For Jif, the effort is intended "to put a lid on this decade-long debate and prove there is only one Jif ... it's creamy, delicious peanut butter, not a looping picture you can send to make friends and family laugh," Rebecca Scheidler, Jif's vice president of marketing, said in a statement.
The products will be available on Jif.com and Amazon for $10 while supplies last.
However, the special-edition label is seemingly a departure from what had appeared to be Jif's former pro-soft "G" stance.

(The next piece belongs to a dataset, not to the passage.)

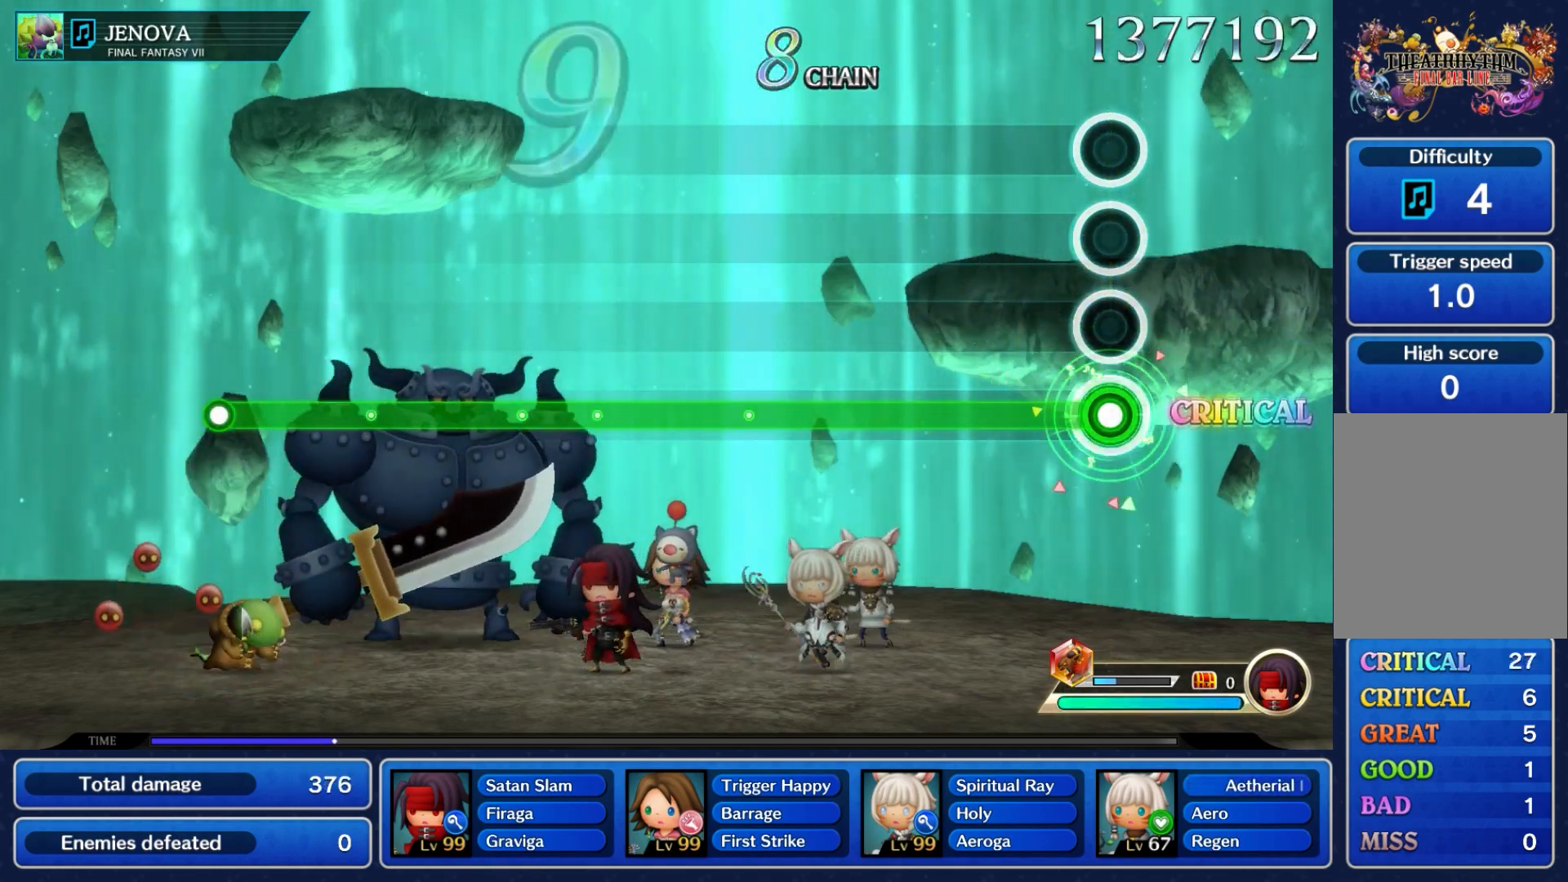
{"buttons": ["L1"], "left_stick": "center", "events": []}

In 2013, the company expressed support for GIF founder Steve Wilhite, who spoke out against the popular hard "G" pronunciation - which by then had even become the preferred manner of speaking for the Obama Administration - in an interview with The New York Times.
"The Oxford English Dictionary accepts both pronunciations," Wilhite told The New York Times. "They are wrong. It is a soft 'G,' pronounced 'jif.' End of story."
In short order, Jif made a GIF of its own in support of Wilhite's announcement and their shared pronunciations.
"We're nuts about him today," a brand spokesperson told The New York Times regarding Wilhite.
When asked what prompted the change of heart, a Jif spokesperson was quick to deny that the 2013 GIF was an official statement by the company.
"It's true - we've always been nuts for a good GIF, and the guy who created it - but we've never have taken an official stance on the pronunciation before," Christine Hoffman, Jif's consumer engagement group lead, said in a statement to Business Insider.
She continued: "With millions of GIFs in use daily, the pronunciation confusion continues to be a conundrum for all of us... We think now is the time to declare, once and for all, that the word of Jif (with a soft 'G') should be used exclusively in reference to our delicious peanut butter, and the clever, funny animated GIFs we all use and love should be pronounced with a hard 'G'."